The Caribbean have been devastated by a series of hurricanes this year, with hurricane Irma having the worst impact, Jose following and Maria yet to come. Several of the islands, including favorite tourist destinations have been devastated, while others have been spared. What is the situation now and should you travel to the Caribbean now? How canHow can you consider weather in your future travel plans?
There a reports of the devastation in the Caribbean and shocking photos all over the social media – but what are you supposed to do, if you have plans to visit? Often enough, the media is hyping up destruction of natural disasters or violence for ratings, so how bad is it? Factor in that the storms have impacted islands quite differently, depending on the path of the storms, and there is no easy answer. The New York Times has written a detailed article on the aftermath of Irma and other reports are freely available as well, so here is a summary of the impact on the different tourist destinations and whether they are open for visitors or not:
Devastated, not recommended for visitors now: Barbuda (near Antigua) is one of the hardest hit islands, with more than 90% of buildings damaged or destroyed. For the first time in 300 years, all inhabitants of the island had to be evacuated, there is no power or water and it will take years to rebuild. St. Martin, the Dutch & French island, also has been hit hard, with severe damage to the airport and many of the hotels and restaurants. St. John and St. Thomas in the US Virgin Islands have also seen significant damage to the airport, hotels and restaurants, with flights still focused on evacuation and emergency support and many hotels closed for months to come. The Florida Keys have been directly hit by Irma as well, with the airport closed, and no power, water, fuel or mobile phone service available.
All efforts in these destinations is focused on rescue and recovery, and they are not ready to receive visitors. I don’t recommend to book new travel for the coming months and to contact your airline or hotel, if you have open reservations.
While I do believe in tourism as a boost to local economy, now is not a good time to do so. If you do want to help, you can help more through donations or by volunteering, than by traveling there!
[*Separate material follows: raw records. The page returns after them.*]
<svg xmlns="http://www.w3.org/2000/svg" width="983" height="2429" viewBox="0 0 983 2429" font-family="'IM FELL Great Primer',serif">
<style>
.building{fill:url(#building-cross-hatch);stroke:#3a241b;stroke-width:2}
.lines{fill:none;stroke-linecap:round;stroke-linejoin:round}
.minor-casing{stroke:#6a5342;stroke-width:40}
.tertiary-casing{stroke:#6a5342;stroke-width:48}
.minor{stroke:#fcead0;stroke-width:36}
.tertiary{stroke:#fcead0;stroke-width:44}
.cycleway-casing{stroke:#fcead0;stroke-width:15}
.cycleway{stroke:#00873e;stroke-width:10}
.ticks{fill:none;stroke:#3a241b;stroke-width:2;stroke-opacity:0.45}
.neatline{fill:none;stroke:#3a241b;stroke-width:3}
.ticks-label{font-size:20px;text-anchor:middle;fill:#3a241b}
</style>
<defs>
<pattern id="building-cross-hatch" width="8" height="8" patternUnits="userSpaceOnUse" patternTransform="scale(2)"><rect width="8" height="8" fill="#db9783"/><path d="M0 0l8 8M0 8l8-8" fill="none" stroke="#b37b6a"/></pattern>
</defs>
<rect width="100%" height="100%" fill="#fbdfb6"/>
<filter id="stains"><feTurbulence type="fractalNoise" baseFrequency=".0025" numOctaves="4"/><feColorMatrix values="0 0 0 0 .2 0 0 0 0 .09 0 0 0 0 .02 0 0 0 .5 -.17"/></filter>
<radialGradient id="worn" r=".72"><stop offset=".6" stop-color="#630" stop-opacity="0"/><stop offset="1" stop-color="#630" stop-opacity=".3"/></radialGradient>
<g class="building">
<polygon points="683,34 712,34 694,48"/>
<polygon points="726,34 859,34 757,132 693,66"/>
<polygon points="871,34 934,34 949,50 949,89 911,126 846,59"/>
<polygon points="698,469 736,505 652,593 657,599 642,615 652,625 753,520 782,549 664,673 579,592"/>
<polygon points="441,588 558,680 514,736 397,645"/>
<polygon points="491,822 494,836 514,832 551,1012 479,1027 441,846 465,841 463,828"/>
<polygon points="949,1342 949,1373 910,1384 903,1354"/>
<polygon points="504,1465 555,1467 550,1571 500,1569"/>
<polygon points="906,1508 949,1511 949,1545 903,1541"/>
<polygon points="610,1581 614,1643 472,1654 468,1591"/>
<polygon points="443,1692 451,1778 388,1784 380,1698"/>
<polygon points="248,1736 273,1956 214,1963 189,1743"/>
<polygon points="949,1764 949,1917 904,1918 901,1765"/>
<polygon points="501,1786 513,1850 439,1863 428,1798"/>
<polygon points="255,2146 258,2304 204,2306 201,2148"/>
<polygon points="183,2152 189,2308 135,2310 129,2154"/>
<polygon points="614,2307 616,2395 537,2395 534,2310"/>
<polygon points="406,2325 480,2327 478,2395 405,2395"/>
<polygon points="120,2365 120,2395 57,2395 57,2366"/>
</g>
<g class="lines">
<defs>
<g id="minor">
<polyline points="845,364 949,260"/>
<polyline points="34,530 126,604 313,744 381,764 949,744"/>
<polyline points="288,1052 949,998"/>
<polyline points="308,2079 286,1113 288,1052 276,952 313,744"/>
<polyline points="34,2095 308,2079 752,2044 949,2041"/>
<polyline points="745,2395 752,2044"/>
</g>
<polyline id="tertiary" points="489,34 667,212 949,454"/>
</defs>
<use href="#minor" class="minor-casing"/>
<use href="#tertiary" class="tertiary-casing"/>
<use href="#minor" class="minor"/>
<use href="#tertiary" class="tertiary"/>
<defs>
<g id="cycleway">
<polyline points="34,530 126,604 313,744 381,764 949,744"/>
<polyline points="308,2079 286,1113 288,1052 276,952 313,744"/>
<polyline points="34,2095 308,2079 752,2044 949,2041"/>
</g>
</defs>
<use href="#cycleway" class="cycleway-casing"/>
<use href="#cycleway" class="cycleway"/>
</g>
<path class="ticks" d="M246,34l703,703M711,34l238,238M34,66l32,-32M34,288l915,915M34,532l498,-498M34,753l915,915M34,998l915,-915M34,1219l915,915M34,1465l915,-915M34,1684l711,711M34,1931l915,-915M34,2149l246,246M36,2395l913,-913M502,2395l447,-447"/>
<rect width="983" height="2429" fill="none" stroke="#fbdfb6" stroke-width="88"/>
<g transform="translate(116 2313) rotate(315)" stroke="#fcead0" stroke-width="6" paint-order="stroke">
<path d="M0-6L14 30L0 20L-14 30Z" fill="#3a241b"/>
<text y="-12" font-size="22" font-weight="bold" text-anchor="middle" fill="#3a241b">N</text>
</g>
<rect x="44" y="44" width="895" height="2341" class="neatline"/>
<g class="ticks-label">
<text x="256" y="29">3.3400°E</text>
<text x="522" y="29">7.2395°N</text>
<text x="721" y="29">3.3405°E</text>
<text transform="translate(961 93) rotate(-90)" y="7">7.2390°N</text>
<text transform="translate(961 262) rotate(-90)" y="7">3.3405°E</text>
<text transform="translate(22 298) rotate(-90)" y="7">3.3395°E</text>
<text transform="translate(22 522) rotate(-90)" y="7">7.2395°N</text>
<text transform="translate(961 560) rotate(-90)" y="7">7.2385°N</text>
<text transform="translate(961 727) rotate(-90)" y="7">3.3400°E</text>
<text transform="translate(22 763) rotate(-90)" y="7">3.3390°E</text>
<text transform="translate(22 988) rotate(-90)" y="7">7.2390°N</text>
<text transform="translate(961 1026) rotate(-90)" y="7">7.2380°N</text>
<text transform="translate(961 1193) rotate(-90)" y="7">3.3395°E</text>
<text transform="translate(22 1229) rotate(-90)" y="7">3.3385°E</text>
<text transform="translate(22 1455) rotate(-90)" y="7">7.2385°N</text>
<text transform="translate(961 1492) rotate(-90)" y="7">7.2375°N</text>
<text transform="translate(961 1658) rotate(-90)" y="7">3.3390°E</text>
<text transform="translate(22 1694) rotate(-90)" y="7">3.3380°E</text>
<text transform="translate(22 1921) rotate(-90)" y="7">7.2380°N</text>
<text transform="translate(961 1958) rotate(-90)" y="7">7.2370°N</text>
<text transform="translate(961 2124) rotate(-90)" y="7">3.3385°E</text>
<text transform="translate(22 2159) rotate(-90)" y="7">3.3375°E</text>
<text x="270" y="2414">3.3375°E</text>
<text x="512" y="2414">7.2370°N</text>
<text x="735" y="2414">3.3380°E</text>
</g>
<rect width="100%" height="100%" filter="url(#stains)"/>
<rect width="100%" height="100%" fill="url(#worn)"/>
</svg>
Severe hurricane damage, travel possible soon: The Turks & Caicos Islands are heavily damaged, with many hotels without power or water and they are not able to accept guests right now, but are planning to reopen as soon as October or November. Anguilla, St. Barthelemy and the British Virgin Islands have also seen damage, but are scrambling to reopen for the Christmas season.
If you have current reservations, I’d contact your airline and hotel to check on the status. They might allow you to rebook your trip for a later time. If you want to book a new trip, I would hold off on making new reservations until there is more clarity about the reconstruction efforts.
Some islands have been hit by the storm, but are open for business: Puerto Rico has weathered the storm pretty well, the airport is open and so are hotels and restaurants. Currently, a lot of effort is focused on helping neighboring islands. St. Kitts & Nevis appear to have been spared by the storms, the airport and local hotels are open for business.
If you hold reservations for these destinations, you can travel as planned. There might be some impact on your travel from ongoing rescue and repair efforts on other islands or smaller damage here.
In situations like this, there are always conflicting desires – on the one hand, the focus needs to be on rescue and recovery, and tourists get into the way. On the other hand, destinations that are dependent on tourism would want travelers to return as soon as possible, because they need the money to support the economy.
When faced with a similar situation after the earthquake in Nepal, we had to cancel our trip, because it was not possible to go and we did not rebook soon after, as we did not want to get in the way of the rebuilding efforts. Part of visiting a destination for me is to engage with the people – and quite frankly, they have more important things to do than deal with visitors. Help is better provided through donations than through travel in those cases.
If you want to help the victims of Hurricane Irma, there is a list of reliable charitable organizations on Business Insider!
At the same time, there is no point in suspending travel to a whole region or country, because one part of it was hit – so if the island you want to travel to is fine, by all means, visit! I feel similar about travel in Asia, for example the Philippines constantly has travel warning due to the unrest in the South, when the majority of the country really has no such issues!
Why you should always consider the weather in your travel plans: It always amazes me how many people travel to a foreign country without any consideration of the local weather. Often, a destination is unbelievably cheap because the weather is horrible – I remember plenty of “deals” for travel to the Caribbean each year during Hurricane season. Even “travel experts” like Conde Nast publish “best places to visit in August” lists with islands in the middle of rainy or Taiphoon season! While that in most cases will just make for a less pleasant vacation, it can end up in disaster like this year in the Caribbean.
You don’t have to be a weather expert – a quick search of “your destination” climate chart will get you an image like this for Phuket: You can see in one glance that December to March is the dry season, best for a beautiful beach vacation and you’ll have lots of rain in August or September!
Many guide books or destinations sites will also give you the “best time to visit” information, with clear indication when the weather is best and when it is good enough! Often, the “shoulder season” offers what I consider the best value – you get good weather and have few tourists, so your experience is more “local” and you still get great prices, without the risk of ruining your vacation!